**Data records**.
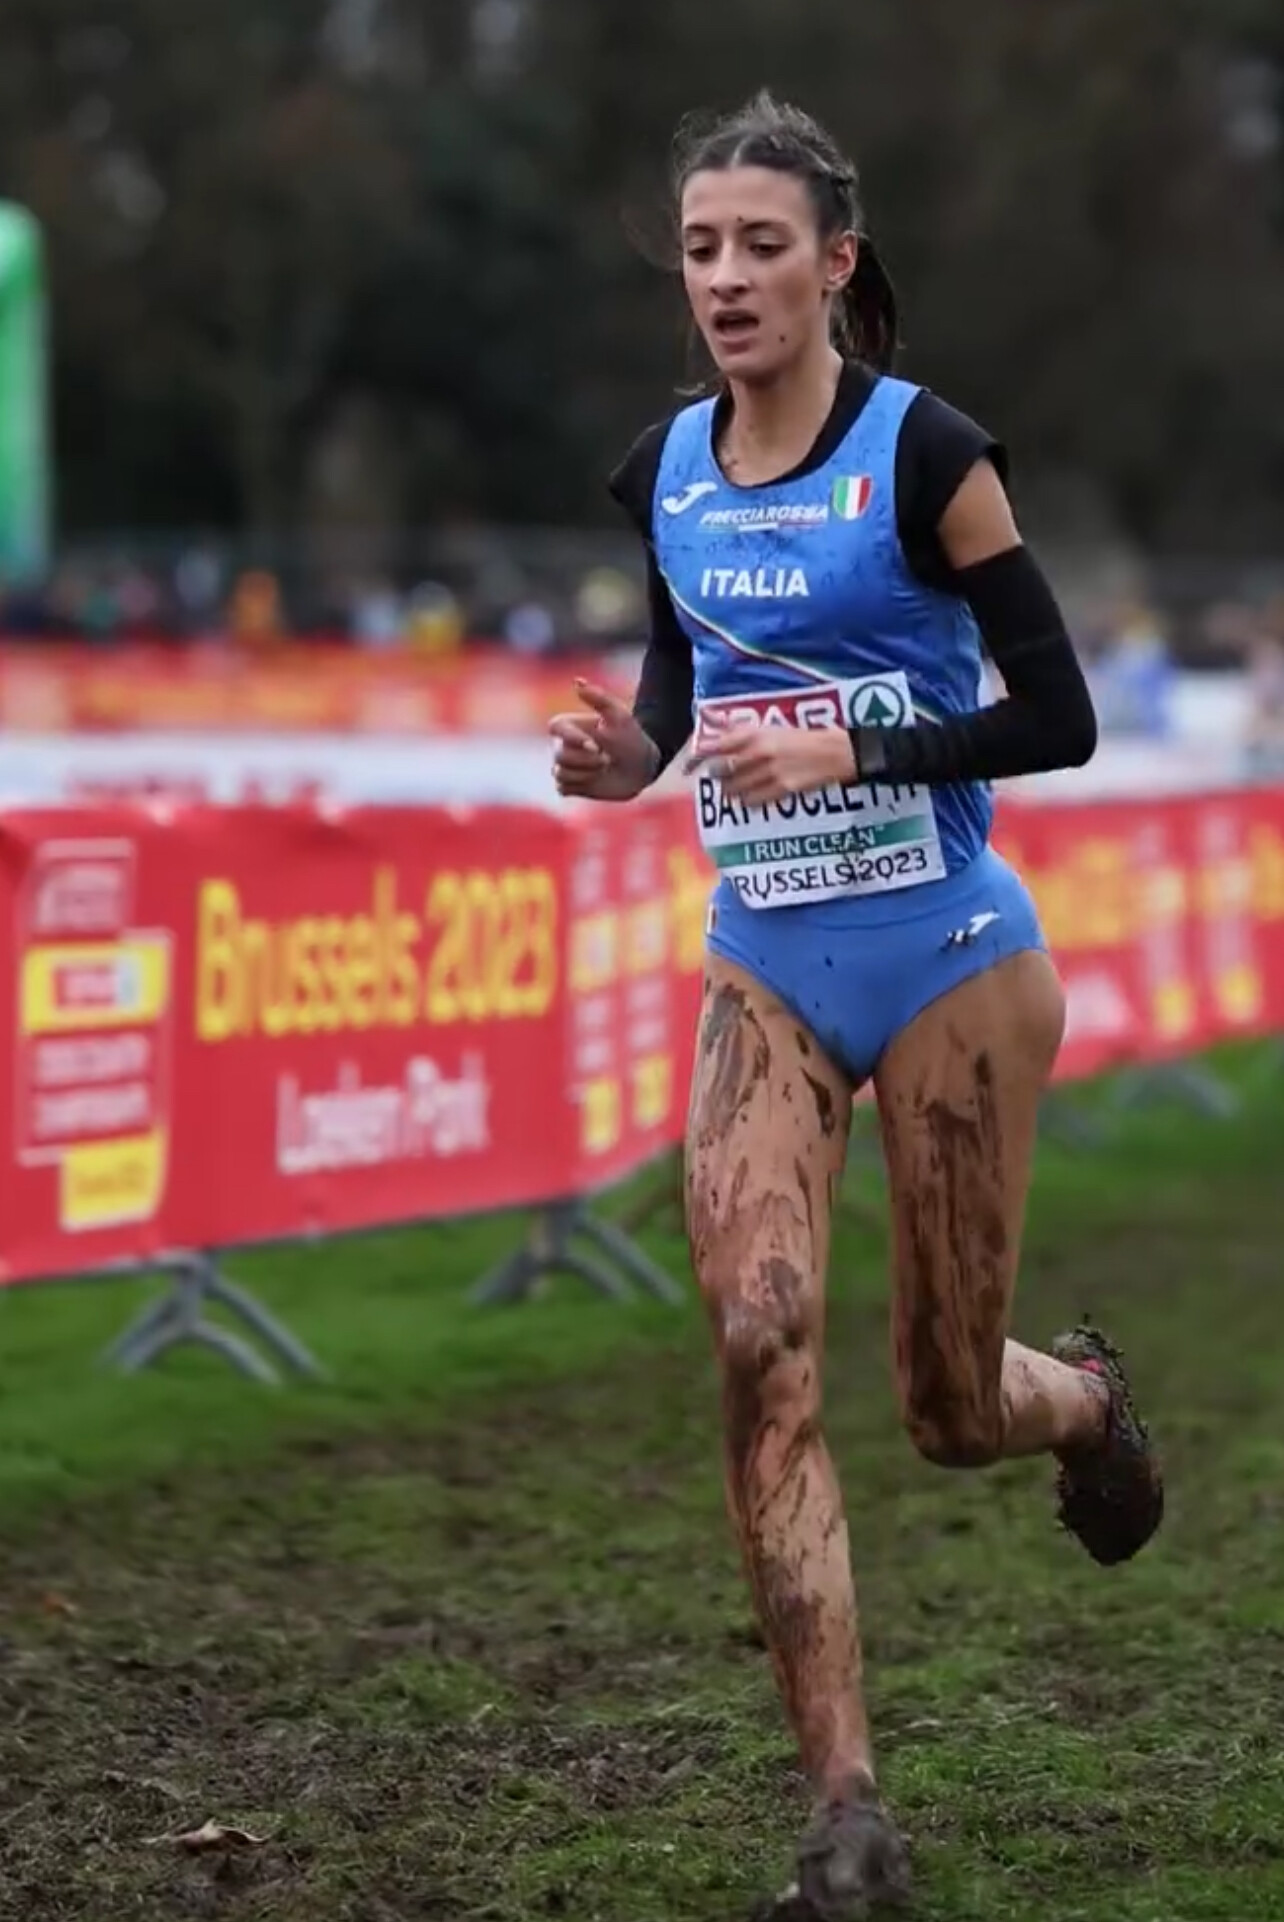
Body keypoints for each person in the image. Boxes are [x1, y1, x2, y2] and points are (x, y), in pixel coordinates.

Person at [549, 90, 1163, 1922]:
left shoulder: (925, 454)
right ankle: (845, 1815)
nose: (725, 277)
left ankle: (1084, 1400)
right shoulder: (666, 468)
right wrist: (631, 755)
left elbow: (1061, 717)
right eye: (699, 248)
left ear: (834, 263)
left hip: (955, 954)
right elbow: (683, 683)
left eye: (760, 244)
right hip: (769, 964)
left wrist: (857, 745)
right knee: (756, 1337)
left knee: (949, 1410)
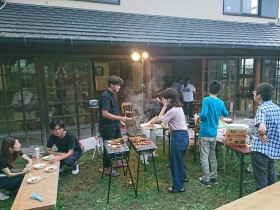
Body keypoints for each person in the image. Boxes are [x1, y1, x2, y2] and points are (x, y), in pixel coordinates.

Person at [156, 88, 189, 193]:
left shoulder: (172, 110)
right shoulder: (179, 108)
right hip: (184, 136)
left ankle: (178, 187)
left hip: (178, 138)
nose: (162, 100)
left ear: (168, 99)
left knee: (175, 163)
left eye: (164, 99)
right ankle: (183, 177)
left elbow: (158, 119)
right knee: (179, 161)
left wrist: (165, 106)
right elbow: (175, 124)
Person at [197, 80, 228, 188]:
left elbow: (204, 114)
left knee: (204, 156)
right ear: (219, 91)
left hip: (205, 132)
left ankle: (206, 180)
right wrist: (219, 115)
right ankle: (214, 177)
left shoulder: (206, 100)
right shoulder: (220, 102)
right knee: (212, 155)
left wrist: (199, 118)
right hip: (214, 133)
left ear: (208, 89)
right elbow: (226, 113)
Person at [251, 83, 280, 191]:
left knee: (261, 181)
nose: (253, 93)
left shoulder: (262, 109)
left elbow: (261, 128)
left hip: (260, 150)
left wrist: (262, 135)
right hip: (272, 149)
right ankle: (271, 200)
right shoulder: (277, 108)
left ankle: (261, 202)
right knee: (270, 174)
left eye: (255, 92)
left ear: (259, 96)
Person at [98, 75, 128, 177]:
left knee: (118, 143)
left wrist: (120, 122)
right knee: (109, 147)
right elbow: (105, 114)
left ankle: (117, 163)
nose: (119, 87)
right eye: (118, 85)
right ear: (112, 85)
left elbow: (115, 110)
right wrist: (120, 119)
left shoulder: (114, 94)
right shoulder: (106, 96)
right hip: (106, 127)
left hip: (115, 125)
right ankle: (107, 169)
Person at [0, 136, 32, 200]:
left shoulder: (16, 151)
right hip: (2, 177)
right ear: (10, 148)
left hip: (5, 175)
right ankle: (2, 190)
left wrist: (29, 165)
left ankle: (7, 188)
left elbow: (29, 160)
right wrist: (23, 172)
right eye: (17, 144)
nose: (20, 144)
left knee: (26, 176)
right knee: (24, 178)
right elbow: (9, 175)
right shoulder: (1, 158)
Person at [140, 95, 163, 164]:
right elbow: (155, 115)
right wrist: (148, 123)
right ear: (161, 98)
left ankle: (151, 154)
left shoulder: (158, 103)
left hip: (151, 123)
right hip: (145, 123)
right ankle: (143, 158)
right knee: (146, 141)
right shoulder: (154, 102)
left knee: (153, 139)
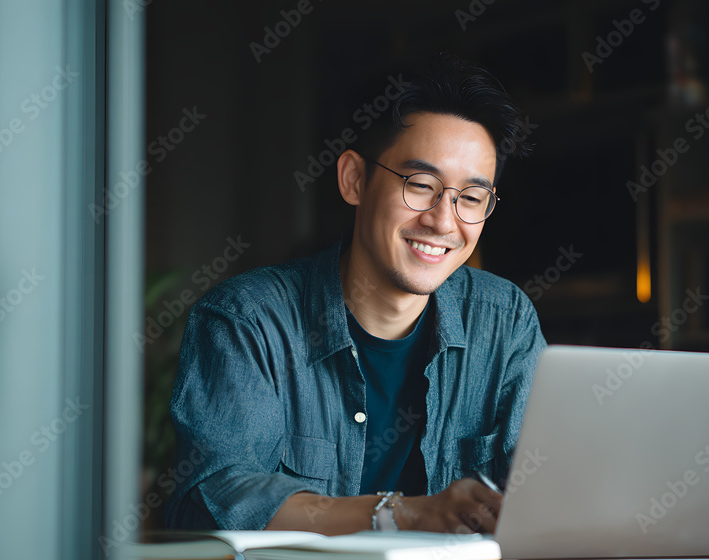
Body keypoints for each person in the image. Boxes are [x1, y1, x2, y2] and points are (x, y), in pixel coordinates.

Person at [164, 54, 546, 535]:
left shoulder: (504, 320)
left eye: (470, 198)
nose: (444, 221)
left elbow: (548, 488)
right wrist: (402, 514)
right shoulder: (247, 322)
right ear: (354, 180)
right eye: (421, 185)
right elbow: (214, 498)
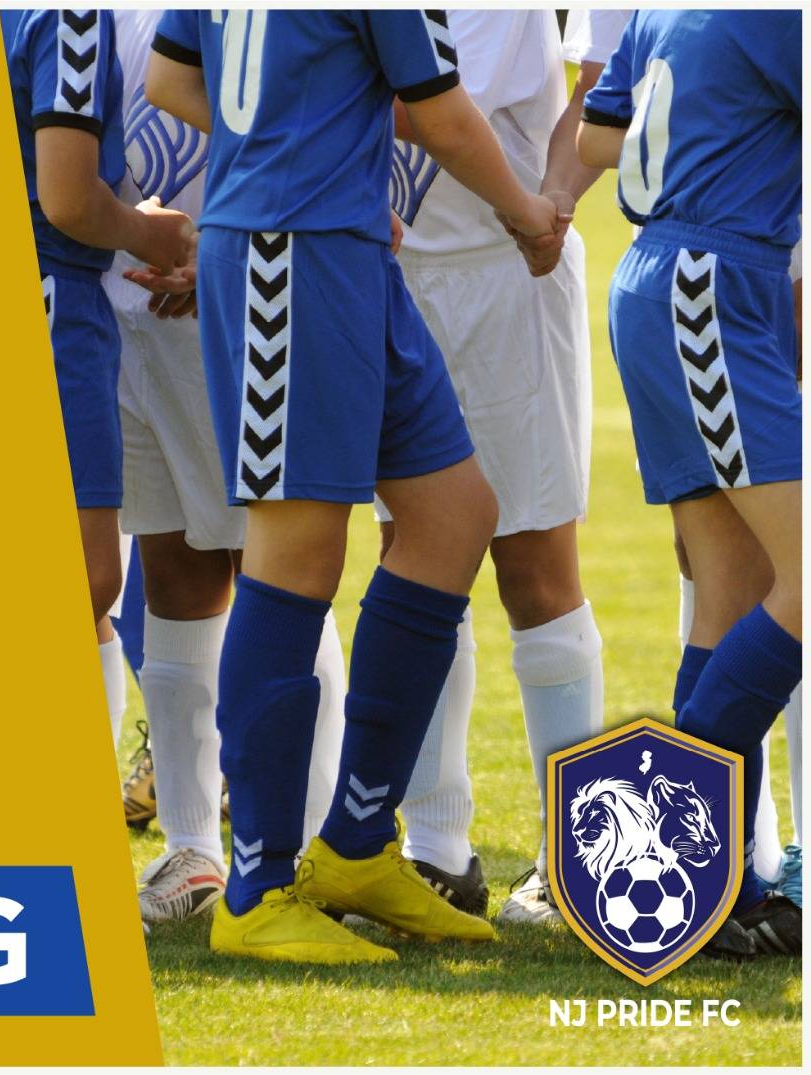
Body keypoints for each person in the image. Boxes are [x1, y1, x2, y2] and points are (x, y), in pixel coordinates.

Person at [147, 8, 565, 963]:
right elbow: (448, 118)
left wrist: (313, 143)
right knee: (295, 552)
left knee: (455, 515)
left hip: (341, 249)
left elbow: (174, 81)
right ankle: (254, 889)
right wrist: (528, 210)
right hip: (285, 256)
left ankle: (358, 844)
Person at [102, 7, 349, 927]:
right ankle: (193, 846)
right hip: (115, 311)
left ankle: (320, 839)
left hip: (235, 290)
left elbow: (304, 111)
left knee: (274, 562)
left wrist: (218, 250)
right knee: (171, 570)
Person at [579, 7, 803, 959]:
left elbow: (595, 127)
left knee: (732, 589)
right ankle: (671, 854)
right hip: (712, 280)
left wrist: (548, 203)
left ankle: (722, 887)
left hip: (681, 276)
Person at [382, 9, 603, 925]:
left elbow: (430, 105)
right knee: (413, 553)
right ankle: (435, 848)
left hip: (507, 269)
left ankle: (579, 855)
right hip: (397, 272)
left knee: (536, 566)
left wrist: (541, 203)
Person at [1, 9, 196, 773]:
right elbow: (71, 200)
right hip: (53, 298)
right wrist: (156, 234)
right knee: (84, 581)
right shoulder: (68, 13)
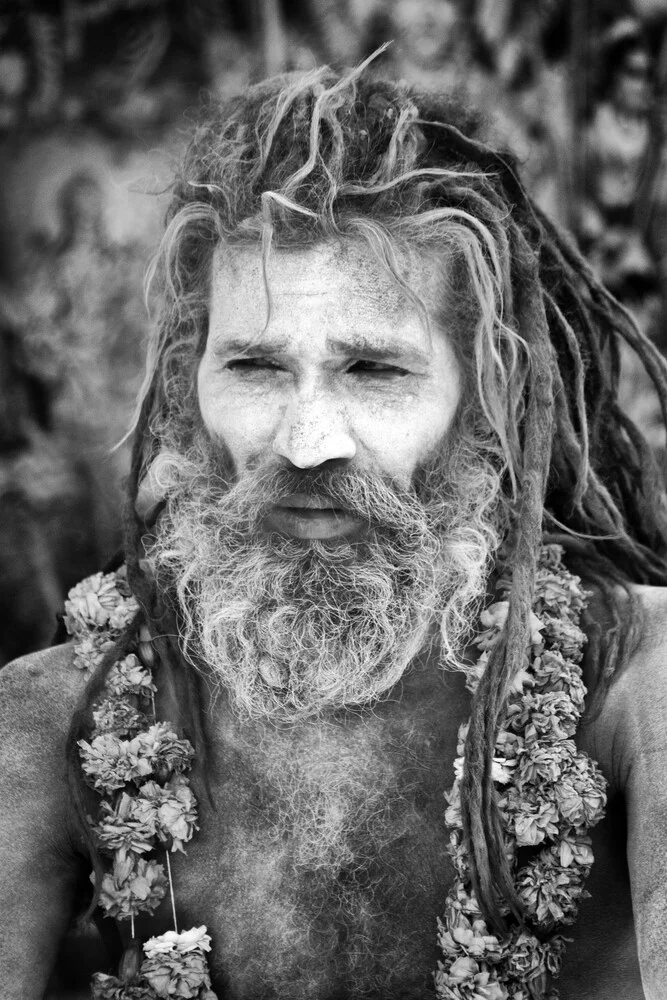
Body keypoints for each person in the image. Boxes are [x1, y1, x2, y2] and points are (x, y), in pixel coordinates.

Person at [2, 56, 667, 1000]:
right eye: (257, 368)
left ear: (485, 400)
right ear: (193, 388)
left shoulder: (639, 676)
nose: (307, 445)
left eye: (374, 371)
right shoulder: (49, 717)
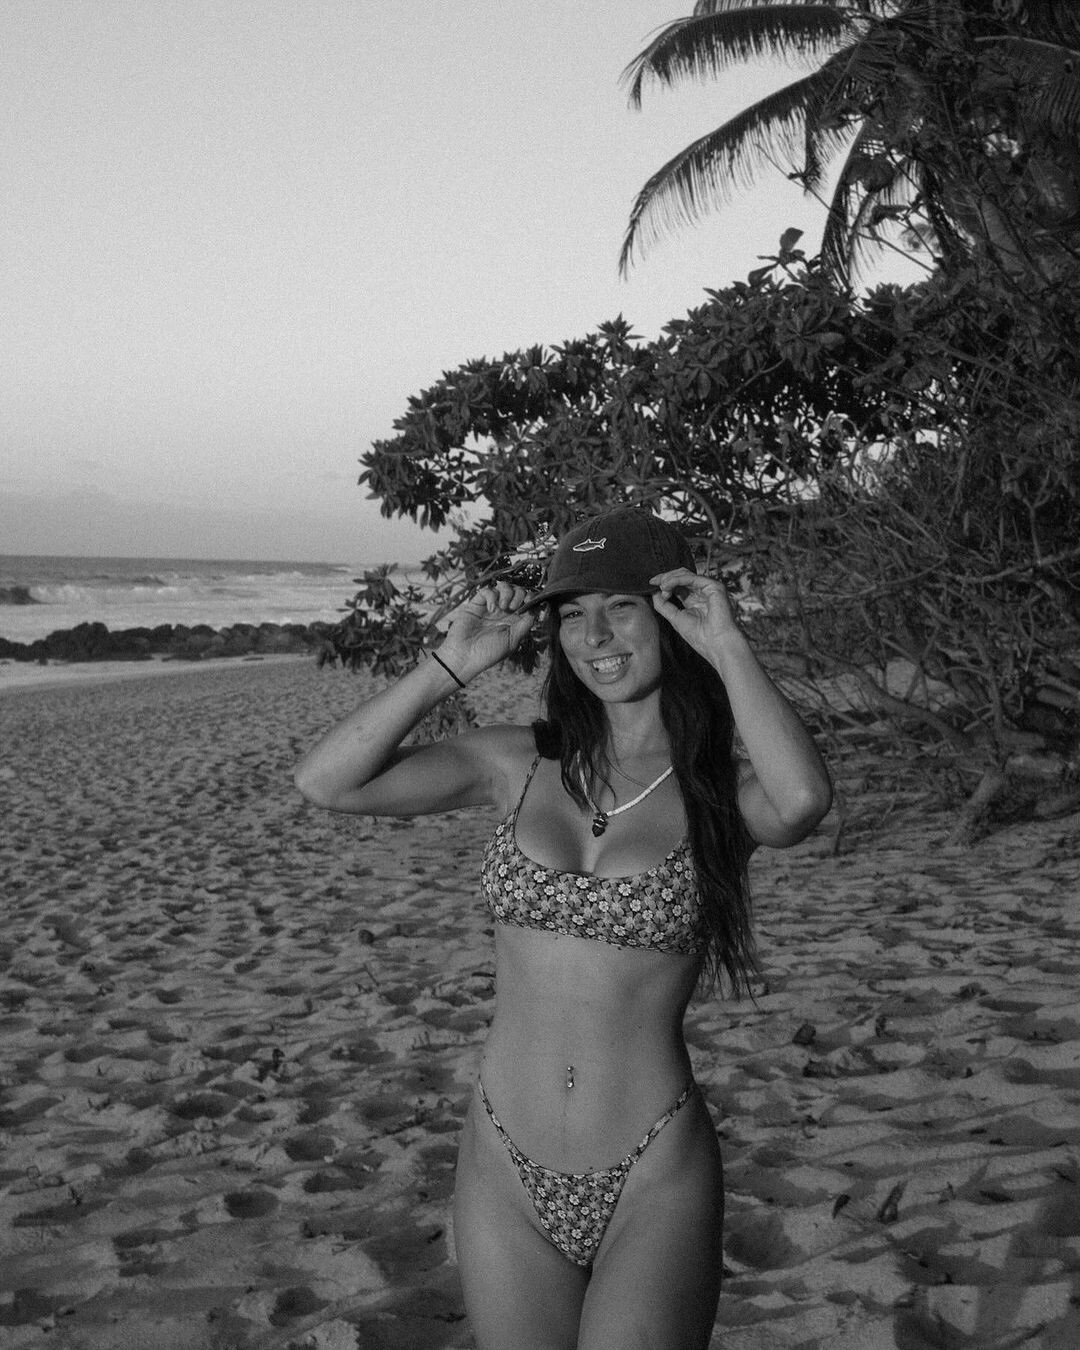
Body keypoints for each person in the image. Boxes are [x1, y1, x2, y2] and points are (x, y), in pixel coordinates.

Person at [294, 507, 832, 1350]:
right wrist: (450, 664)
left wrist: (727, 645)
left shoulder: (720, 790)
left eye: (621, 607)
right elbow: (328, 783)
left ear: (672, 613)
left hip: (652, 1168)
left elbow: (802, 801)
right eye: (573, 614)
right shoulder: (518, 761)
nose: (595, 637)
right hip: (502, 1164)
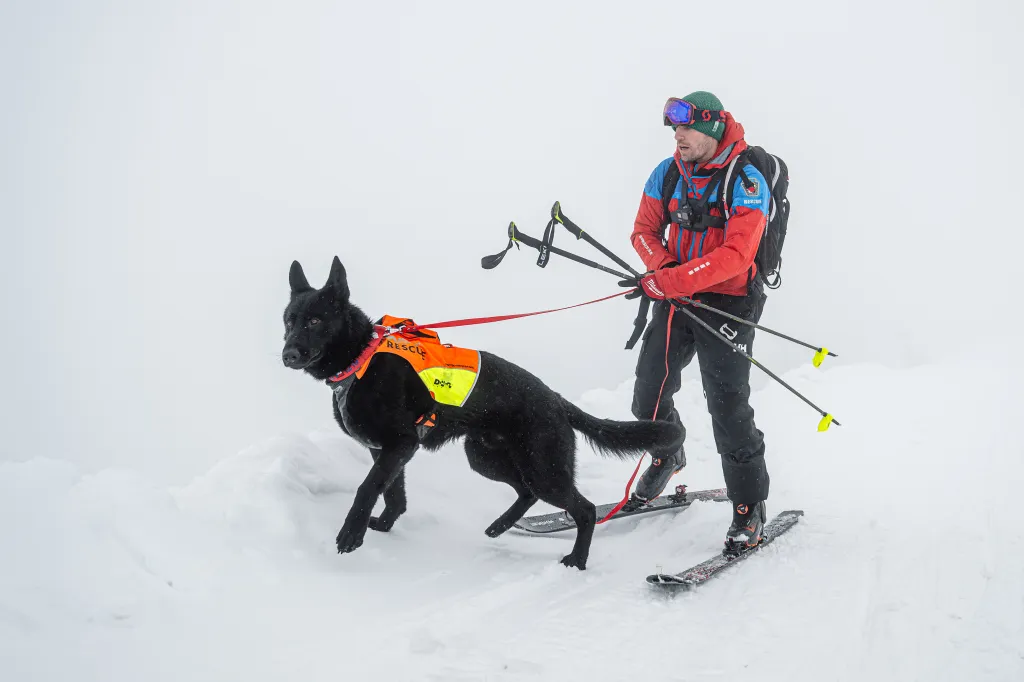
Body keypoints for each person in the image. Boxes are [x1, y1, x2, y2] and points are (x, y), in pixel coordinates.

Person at [620, 91, 772, 552]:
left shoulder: (745, 178)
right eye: (674, 129)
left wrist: (673, 279)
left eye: (686, 128)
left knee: (728, 409)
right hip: (676, 296)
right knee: (648, 395)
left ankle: (748, 507)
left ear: (711, 127)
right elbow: (642, 232)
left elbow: (737, 254)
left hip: (728, 305)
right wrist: (664, 269)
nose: (678, 137)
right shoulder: (666, 173)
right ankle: (668, 454)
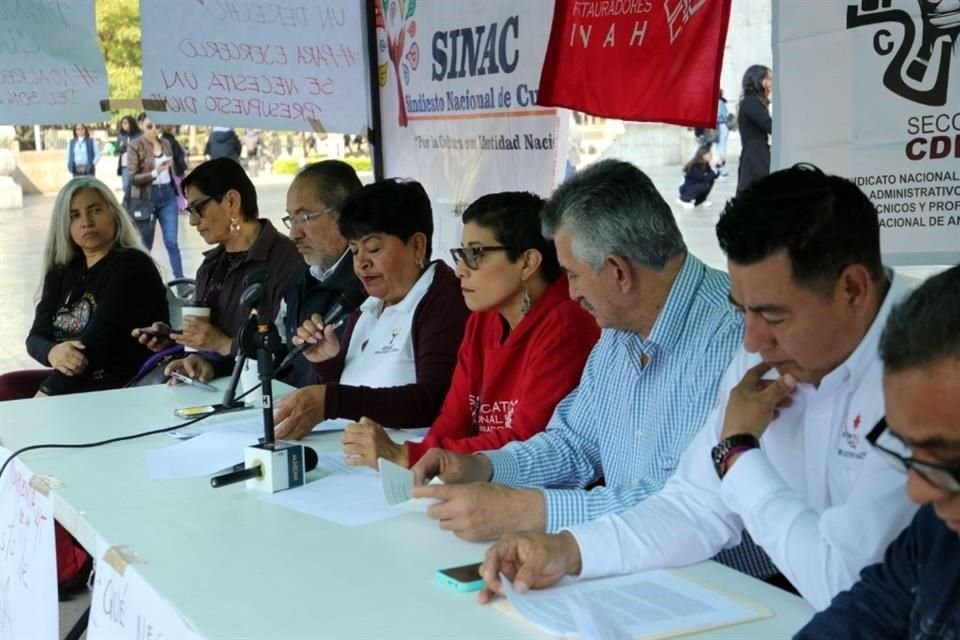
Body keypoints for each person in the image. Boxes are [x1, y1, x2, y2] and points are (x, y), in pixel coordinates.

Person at [476, 164, 918, 611]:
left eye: (774, 316)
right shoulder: (768, 350)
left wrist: (738, 453)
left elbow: (852, 585)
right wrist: (570, 551)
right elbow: (694, 505)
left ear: (853, 290)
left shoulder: (931, 364)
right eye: (742, 310)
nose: (750, 340)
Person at [409, 160, 744, 546]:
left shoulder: (730, 333)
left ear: (618, 271)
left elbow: (681, 503)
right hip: (637, 560)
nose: (570, 294)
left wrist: (529, 510)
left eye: (573, 274)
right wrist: (482, 466)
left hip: (733, 584)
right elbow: (573, 444)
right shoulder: (620, 329)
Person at [340, 192, 599, 470]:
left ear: (527, 262)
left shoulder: (567, 324)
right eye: (461, 254)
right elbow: (454, 418)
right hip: (474, 480)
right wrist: (418, 459)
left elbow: (526, 443)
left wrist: (409, 456)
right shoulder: (482, 318)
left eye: (475, 254)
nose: (461, 269)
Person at [795, 265, 960, 639]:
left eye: (951, 458)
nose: (918, 492)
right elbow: (865, 613)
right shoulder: (937, 536)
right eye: (907, 449)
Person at [272, 179, 470, 440]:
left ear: (417, 246)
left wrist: (332, 400)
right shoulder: (367, 301)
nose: (362, 263)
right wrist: (329, 365)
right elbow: (354, 395)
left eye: (374, 248)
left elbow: (434, 400)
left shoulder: (444, 298)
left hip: (412, 465)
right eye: (354, 251)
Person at [167, 160, 364, 388]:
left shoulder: (293, 264)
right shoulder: (305, 279)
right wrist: (209, 364)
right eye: (291, 219)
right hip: (262, 398)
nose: (294, 233)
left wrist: (224, 345)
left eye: (305, 217)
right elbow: (280, 355)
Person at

**Task instructions**. Exactly reproduce the run of lines from the start of the listing through the line with "right hip: (769, 964)", inclusive; pictures are not copied.

**Expected answer**.
Body keypoints for each person in the image. Boxes are [x1, y1, x2, y2] and points are (x, y), in pixel coordinates.

Person at [549, 90, 1163, 1922]:
left shoulder: (925, 454)
right ankle: (845, 1815)
nose: (725, 277)
left ankle: (1084, 1400)
right shoulder: (666, 468)
right wrist: (631, 755)
left elbow: (1061, 717)
right eye: (699, 248)
left ear: (834, 263)
left hip: (955, 954)
right elbow: (683, 683)
left eye: (760, 244)
right hip: (769, 964)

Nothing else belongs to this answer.